Blind Faith??
Even though we stumble,or even though we fall,God is there to lift us up and offer his hand so that we can rise. Our spirit goes through a battle every day of our lifes. They say the human spirit is unrelentless and Independant. So is that why we try to pull out of things on our own? Why is it, that we do this,then yell at God,for not succeding in our"prideful" ways and not letting God take our hand, when he so graciously held it out for us? Why is it that our mind is capable of so many things, yet when we fall on our face, after we didn't grab that hand that he held out for us, we blame the one thing, that if we had layed down our pride, could of helped us before we even fell? This Baffles me you guys.
Just imagine this story.
"Oh God" the girl cried again.
The girls love of her life had just went into the hospital. She was depressed for many days. She asked everyone around her to pray, yet she was so obsessed with the fact that her love was in the hospital, that she passed up God's hand that had been sticking out right in front of her face, for her to take. Well the doctor came in and told her that her love, had worsened and that he was dying. The girl didn't know what to do, she was so frightened.
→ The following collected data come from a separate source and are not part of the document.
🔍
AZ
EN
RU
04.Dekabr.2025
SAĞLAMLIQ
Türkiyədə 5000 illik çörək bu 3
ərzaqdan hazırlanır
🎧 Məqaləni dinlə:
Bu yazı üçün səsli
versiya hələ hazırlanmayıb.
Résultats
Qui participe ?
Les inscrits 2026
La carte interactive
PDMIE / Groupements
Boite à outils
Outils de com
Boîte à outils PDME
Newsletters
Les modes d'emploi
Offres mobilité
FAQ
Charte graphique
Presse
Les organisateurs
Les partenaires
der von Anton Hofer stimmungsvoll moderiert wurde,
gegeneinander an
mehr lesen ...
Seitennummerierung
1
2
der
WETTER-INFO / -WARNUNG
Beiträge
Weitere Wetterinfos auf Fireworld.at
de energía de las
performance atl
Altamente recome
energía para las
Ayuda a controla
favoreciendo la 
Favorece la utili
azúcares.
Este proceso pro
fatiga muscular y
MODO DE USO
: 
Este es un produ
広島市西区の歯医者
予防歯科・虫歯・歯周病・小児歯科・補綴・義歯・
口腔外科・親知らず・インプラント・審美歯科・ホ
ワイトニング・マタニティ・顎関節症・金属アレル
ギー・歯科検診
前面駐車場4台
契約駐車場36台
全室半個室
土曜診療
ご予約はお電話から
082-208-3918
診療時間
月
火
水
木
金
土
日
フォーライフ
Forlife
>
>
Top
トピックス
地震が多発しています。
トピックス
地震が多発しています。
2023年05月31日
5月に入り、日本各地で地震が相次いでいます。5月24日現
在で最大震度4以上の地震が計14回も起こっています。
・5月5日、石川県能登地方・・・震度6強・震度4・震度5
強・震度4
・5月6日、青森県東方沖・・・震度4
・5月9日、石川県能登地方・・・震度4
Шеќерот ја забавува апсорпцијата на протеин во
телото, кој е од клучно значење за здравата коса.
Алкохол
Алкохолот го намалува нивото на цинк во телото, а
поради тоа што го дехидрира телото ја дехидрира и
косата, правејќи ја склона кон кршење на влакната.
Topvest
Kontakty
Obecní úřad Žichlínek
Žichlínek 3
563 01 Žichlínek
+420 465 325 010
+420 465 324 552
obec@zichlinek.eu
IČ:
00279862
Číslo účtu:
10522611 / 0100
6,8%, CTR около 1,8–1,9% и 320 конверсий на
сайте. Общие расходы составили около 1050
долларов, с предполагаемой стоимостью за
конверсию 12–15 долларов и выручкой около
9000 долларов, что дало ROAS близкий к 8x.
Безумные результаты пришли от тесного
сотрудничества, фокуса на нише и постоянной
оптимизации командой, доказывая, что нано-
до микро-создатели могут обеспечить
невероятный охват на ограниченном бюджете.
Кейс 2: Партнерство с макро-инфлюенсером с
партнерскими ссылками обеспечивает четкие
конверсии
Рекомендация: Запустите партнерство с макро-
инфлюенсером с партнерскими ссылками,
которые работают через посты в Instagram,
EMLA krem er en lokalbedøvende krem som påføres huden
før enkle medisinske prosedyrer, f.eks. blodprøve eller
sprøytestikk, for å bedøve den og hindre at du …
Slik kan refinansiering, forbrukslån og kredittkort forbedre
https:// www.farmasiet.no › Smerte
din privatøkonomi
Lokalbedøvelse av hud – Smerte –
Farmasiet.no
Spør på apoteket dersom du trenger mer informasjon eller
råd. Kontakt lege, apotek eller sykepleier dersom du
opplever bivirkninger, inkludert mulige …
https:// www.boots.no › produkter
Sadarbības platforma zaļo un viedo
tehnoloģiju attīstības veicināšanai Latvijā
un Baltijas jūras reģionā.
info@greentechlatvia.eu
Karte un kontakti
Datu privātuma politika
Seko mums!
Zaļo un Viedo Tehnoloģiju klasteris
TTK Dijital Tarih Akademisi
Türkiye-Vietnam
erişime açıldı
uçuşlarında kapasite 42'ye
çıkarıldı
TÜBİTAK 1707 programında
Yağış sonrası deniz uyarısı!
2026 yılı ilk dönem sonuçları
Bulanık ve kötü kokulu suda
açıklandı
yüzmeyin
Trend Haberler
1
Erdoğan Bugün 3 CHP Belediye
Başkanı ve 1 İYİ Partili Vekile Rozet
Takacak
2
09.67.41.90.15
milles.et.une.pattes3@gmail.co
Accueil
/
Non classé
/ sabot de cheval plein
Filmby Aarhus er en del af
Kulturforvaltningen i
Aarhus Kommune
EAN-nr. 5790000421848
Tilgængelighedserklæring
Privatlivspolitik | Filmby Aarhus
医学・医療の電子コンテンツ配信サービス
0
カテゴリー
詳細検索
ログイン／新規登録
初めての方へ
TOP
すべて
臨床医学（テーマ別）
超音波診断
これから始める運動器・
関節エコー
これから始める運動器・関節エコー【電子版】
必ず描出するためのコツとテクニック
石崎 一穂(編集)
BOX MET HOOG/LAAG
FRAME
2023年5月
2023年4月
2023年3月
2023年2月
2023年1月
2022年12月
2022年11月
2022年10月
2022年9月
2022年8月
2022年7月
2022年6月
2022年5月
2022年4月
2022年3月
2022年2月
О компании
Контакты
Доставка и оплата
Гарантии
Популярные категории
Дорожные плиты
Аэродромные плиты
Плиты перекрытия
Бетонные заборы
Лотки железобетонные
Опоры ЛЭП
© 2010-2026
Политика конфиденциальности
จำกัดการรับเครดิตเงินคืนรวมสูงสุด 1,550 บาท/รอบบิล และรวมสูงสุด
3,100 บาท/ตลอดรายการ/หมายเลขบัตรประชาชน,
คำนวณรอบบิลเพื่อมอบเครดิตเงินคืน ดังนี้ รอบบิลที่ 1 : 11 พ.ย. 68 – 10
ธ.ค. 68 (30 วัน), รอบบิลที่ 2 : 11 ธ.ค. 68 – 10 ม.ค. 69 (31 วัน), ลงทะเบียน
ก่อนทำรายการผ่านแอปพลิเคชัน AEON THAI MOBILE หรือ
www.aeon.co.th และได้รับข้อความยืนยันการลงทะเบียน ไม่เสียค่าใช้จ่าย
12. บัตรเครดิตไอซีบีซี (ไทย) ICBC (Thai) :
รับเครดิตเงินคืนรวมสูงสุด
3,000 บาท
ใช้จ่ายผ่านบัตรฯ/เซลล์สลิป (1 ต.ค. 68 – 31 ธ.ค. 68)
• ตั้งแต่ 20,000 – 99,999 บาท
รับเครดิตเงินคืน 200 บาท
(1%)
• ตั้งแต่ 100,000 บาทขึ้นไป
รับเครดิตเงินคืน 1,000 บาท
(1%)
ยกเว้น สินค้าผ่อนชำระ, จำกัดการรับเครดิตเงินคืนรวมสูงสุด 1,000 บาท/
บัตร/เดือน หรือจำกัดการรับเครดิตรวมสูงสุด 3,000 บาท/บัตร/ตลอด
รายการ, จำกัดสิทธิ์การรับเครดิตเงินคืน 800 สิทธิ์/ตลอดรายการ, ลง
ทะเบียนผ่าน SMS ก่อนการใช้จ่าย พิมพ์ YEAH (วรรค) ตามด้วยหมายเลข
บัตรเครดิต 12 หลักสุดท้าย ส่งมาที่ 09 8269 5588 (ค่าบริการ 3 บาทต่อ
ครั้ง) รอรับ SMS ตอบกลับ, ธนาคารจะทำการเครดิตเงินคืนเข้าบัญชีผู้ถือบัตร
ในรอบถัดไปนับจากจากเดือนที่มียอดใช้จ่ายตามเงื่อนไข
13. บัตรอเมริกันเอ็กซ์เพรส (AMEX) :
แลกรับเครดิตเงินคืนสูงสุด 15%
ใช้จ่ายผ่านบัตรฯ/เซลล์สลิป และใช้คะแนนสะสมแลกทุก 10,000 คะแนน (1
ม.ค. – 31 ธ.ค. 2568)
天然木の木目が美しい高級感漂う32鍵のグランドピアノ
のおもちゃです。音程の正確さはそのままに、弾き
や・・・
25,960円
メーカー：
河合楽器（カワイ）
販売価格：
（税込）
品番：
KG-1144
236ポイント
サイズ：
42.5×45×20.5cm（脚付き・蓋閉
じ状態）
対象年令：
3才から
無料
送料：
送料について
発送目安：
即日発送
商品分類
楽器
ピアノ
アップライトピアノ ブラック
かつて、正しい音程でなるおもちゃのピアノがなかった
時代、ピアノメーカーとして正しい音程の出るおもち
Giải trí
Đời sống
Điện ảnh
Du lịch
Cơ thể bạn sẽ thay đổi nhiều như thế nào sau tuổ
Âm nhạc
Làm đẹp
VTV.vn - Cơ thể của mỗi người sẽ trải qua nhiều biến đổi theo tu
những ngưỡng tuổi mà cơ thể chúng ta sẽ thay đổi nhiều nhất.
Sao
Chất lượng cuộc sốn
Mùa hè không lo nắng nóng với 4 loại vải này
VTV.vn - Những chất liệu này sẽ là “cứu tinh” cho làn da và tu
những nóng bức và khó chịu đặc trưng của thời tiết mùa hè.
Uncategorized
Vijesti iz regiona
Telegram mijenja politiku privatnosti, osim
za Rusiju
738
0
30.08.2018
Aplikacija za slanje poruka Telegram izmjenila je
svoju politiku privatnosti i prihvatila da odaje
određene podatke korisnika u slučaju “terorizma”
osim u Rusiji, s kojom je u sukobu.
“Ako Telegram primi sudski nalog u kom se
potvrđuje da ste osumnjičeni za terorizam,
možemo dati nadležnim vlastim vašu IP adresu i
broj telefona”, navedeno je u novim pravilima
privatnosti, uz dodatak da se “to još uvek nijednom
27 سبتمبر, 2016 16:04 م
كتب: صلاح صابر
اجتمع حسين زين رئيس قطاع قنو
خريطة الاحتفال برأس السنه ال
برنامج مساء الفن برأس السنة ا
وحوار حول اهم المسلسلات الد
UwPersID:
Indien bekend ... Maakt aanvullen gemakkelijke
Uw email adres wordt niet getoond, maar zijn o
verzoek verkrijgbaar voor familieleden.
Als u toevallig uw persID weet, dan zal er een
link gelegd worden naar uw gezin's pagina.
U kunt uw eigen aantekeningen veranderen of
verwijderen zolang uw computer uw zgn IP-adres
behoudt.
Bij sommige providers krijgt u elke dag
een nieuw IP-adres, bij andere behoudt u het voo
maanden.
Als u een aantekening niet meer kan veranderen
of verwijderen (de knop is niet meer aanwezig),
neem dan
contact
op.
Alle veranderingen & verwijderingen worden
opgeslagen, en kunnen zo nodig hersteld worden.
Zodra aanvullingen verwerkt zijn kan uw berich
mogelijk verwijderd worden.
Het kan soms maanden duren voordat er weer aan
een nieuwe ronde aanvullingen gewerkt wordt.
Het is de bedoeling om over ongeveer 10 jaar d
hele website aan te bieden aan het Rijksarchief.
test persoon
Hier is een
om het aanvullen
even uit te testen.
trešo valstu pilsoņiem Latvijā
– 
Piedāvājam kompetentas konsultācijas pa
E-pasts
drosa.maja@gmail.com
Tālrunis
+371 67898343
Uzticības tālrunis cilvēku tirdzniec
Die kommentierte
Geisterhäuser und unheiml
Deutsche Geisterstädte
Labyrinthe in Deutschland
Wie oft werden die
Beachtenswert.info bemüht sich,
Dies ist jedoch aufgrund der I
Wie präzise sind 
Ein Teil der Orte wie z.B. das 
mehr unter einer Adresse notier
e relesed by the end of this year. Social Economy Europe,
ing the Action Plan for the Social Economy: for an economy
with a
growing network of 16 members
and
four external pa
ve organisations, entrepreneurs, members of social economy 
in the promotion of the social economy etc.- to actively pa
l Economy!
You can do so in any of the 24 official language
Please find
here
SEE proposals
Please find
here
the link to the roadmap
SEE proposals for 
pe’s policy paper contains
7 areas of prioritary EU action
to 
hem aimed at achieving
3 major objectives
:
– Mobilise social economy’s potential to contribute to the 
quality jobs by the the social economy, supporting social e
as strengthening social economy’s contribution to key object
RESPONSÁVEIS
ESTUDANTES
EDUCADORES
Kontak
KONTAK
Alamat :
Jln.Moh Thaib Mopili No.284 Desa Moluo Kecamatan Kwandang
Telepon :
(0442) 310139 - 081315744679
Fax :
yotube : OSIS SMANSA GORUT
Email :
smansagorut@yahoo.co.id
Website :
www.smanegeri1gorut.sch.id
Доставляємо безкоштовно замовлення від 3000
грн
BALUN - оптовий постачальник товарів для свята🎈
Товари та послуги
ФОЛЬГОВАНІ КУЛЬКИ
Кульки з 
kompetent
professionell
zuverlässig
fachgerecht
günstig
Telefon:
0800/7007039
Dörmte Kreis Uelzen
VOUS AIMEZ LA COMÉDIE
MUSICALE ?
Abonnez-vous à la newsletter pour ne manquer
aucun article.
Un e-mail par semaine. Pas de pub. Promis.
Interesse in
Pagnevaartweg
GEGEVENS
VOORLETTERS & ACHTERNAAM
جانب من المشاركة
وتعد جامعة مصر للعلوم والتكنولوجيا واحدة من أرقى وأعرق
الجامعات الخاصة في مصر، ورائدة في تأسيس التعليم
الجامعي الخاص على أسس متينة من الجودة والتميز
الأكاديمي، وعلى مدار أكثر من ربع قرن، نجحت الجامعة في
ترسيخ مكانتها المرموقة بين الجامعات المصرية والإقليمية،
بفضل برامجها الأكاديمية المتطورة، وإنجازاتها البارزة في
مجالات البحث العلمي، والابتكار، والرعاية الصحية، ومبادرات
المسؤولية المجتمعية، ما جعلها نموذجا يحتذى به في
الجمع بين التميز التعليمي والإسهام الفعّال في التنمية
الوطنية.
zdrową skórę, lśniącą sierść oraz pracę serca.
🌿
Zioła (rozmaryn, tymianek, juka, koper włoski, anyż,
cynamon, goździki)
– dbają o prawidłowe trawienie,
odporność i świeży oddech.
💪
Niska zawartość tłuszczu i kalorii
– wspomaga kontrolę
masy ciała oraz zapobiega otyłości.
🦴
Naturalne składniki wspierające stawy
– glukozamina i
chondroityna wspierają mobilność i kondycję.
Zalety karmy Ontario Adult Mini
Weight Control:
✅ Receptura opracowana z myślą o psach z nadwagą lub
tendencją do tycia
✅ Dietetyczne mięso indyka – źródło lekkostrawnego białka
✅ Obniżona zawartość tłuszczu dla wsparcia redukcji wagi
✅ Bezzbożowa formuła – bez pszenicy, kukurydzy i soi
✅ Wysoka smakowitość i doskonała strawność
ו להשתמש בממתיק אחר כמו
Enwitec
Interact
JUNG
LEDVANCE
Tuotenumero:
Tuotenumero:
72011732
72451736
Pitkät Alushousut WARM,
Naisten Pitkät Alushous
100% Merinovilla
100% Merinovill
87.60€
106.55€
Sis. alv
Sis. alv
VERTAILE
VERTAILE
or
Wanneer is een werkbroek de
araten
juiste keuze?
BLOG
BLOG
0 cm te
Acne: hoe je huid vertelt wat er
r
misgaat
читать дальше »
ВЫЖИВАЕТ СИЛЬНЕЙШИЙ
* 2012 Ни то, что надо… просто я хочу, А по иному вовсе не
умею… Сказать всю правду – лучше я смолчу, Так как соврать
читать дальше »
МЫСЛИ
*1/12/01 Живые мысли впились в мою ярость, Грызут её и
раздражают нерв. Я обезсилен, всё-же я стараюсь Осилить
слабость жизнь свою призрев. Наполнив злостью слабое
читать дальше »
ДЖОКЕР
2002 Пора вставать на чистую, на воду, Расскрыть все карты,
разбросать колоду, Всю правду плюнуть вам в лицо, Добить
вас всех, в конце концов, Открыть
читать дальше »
She began to curse and blame God. "God" she yelled "You said that you know my heart, well this man is my heart, and yet you let him die!, why God, how can you do this to me" she was so angry at him and so hurt that every word that came out of her mouth hurt Gods heart worse than hers ever could have. Then God began to speak to her. "MY CHILD", why is it that I stand here waiting for you, yet you try to lean on your own understanding, and when things don't come to pass you blame ME, when all I have tried to do is love you, Have I not given you my son, so that you may live, Have I not carried you out of all your troubles, Have I not protected you and nurtured you, and even in your hardest times and when your burdens became to much I have lifted it off of your shoulders and placed them on my own, and even now I hold out my hands for you to take and yet you pass me by as if I have never been here?" The girl fell on her knees and cried "Oh God I am so sorry Lord, please forgive me, I want him to live oh God, please all my faith is in you, I now place all my trust in you, you have gave me no reason not too, and I am sorry" God touched her head "Oh my child, there will be many more times in your life where your faith will be tested, so remember this, and never gorget I am always here." As she got up, her love walked into the waiting room "Why are you crying love" the girl quickly turned around and smiled " You wouldn't believe me honey, just remember this, you walk now because the one that is higher than us loved you and me enough to heal you" then after this they kissed and held each other.
Now me being wiccian believe in many gods and goddesses So its all of them I pray to when I pray and there is a God and Godess for everything in this world living and dead and everything has a soul even the trees and bugs cause they are all living things.